Химик. Да, я был занят со своими ассистентами работой на государственную оборону. Делаем что можем.
Писатель. Вы ведете исследования по Handbuch’ам и Lehrbuch’ам. Химические вещества берлинского завода Кальбаума вы взвешиваете на геттингенских весах Сарториуса, растворяете в эрленмейеровских колбах, нагреваете на бунзеновской горелке, титруете из иенских бюреток, осаждаете на лейпцигских фильтрах, рассматриваете в цейсовский микроскоп и сжигаете в либиховской печи. В минуту отдыха вы с ассистентами ругаете немецкую культуру.
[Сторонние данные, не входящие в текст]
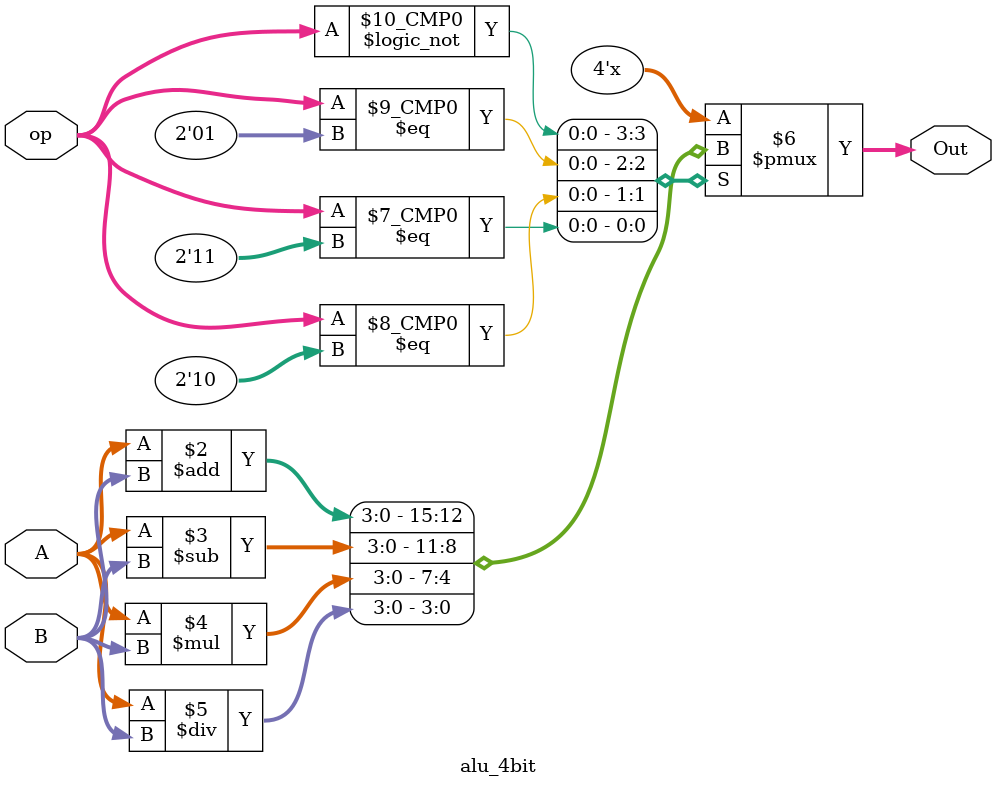
<source format=v>
module alu_4bit(Out,A,B,op);
  
  output [3:0]Out;
  input [3:0]A,B;
  
  input [1:0]op;
  
  reg [3:0]Out;
  
  always @ (*)
    begin
      case(op)
        2'b00: Out=A+B;
        2'b01: Out=A-B;
        2'b10: Out=A*B;
        2'b11: Out=A/B;
      endcase
    end
endmodule

</source>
Химик. Надеюсь, вы не собираетесь выступить в роли защитника «немецкой культуры»?
Писатель. Успокойтесь, не собираюсь. Как и вы, как и все, я заключаю слова «немецкая культура» в самые уничтожающие кавычки и подписываюсь под любой тирадой против Германии с каким угодно числом восклицательных знаков. Констатирую только, что за время войны знаки препинания вытеснили из полемического обихода аргументы почти так же легко, как бумажные деньги заменили золотую монету.
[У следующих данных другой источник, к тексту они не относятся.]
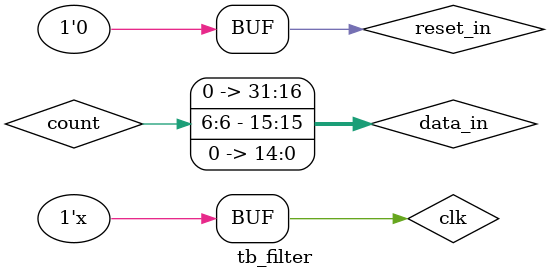
<source format=v>
`timescale 1ps/1ps


module tb_filter ();

reg reset_in = 1'b1;
reg clk = 1'b0;
reg [31:0] count = 32'd0;
wire [31 :0] data_in;
wire [31:0] data_out;

filter #(.WIDTH(32), .SIZE(5)) U_filter (
    .reset_in(reset_in),
    .clk(clk),
    .data_in(data_in),
    .data_out(data_out)

);


    initial begin
    #1000 reset_in <= 1'b0;

    end

    always 
    #6.400 clk <= ~clk; 


    always @(posedge clk) begin
        if (reset_in)
            count = 32'd0;
        else
            count <= count +1;

    end

    assign data_in = {16'd0, count[6], 15'd0};
        



endmodule


</source>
Химик. Знаю, что вы рады при случае пустить наудачу во все стороны несколько «коварных инсинуаций» (вот вам еще кавычки). Вы можете сказать о себе, как Бейль: mon métier est de semer des doutes{3}. Но в нынешнее время сомневаться — самое неподходящее ремесло. Подумайте об этом, старый дилетант и скептик.
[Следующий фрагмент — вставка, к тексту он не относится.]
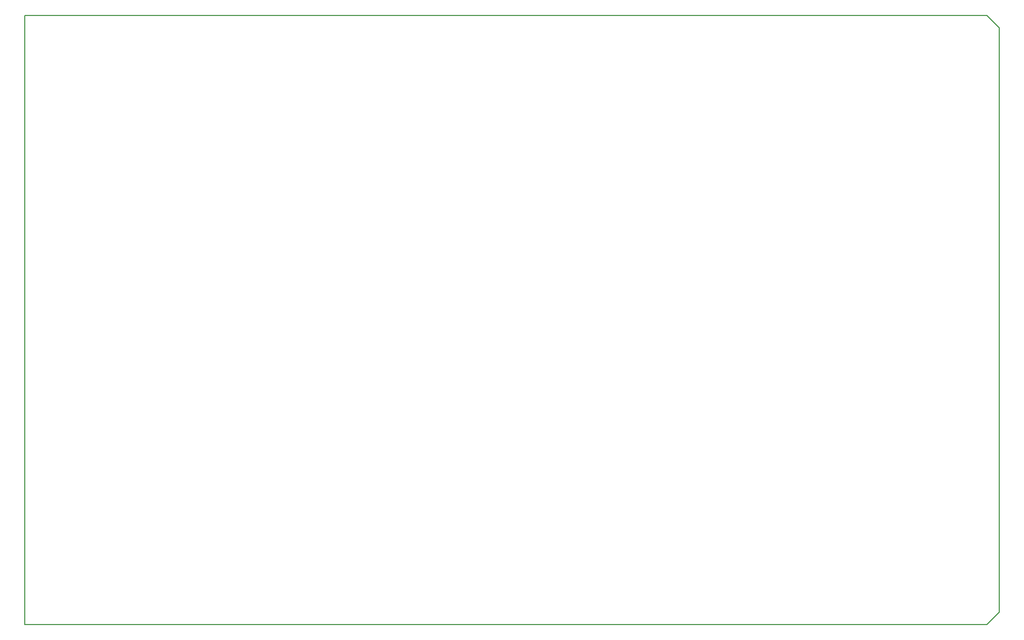
<source format=gbr>
G04 #@! TF.GenerationSoftware,KiCad,Pcbnew,5.1.4*
G04 #@! TF.CreationDate,2019-09-25T22:40:41+02:00*
G04 #@! TF.ProjectId,ETH6C20MUX,45544836-4332-4304-9d55-582e6b696361,rev?*
G04 #@! TF.SameCoordinates,Original*
G04 #@! TF.FileFunction,Profile,NP*
%FSLAX46Y46*%
G04 Gerber Fmt 4.6, Leading zero omitted, Abs format (unit mm)*
G04 Created by KiCad (PCBNEW 5.1.4) date 2019-09-25 22:40:41*
%MOMM*%
%LPD*%
G04 APERTURE LIST*
%ADD10C,0.150000*%
G04 APERTURE END LIST*
D10*
X218000000Y-140000000D02*
X220000000Y-138000000D01*
X218000000Y-40000000D02*
X220000000Y-42000000D01*
X60000000Y-140000000D02*
X60000000Y-40000000D01*
X218000000Y-140000000D02*
X60000000Y-140000000D01*
X220000000Y-42000000D02*
X220000000Y-138000000D01*
X60000000Y-40000000D02*
X218000000Y-40000000D01*
M02*

</source>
Писатель. Ругательства ваши не оскорбительны. Слово дилетант выдумано малоспособными людьми. А скептик... В день окончания войны вся Европа будет состоять из скептиков. Когда видишь, что сотни миллионов людей, живущих по одну сторону границы, единодушно уличают во лжи сотни миллионов людей, живущих по другую сторону, невольно берет сомнение: существуют ли действительно общеобязательные истины или даже здравые нормы человеческого рассудка. Из двух враждующих сторон, по крайней мере, одна лжет, если не обе. Тот «интерес», который, говорят, правит миром, толкуется в двадцатом столетии почти столь же грубо и бессмысленно, как пять тысяч лет тому назад. Но отчего передовые мыслители так боятся признать эту неоспоримую истину и упорно желают вдвинуть вопрос в рамку несколько фантастического свойства, — вот загадка, над которой, впрочем, было бы напрасно ломать себе голову. «В философии удивление — признак ума», — говорит старинный мыслитель. В политике удивление скорее признак глупости. Поэтому утешительно хоть то, что вызывать его становится господам политикам из года в год все труднее. В середине прошлого века австрийский государственный деятель еще мог, напри мер, «удивить мир своей неблагодарностью». Теперь, согласитесь, этим удивить весьма мудрено.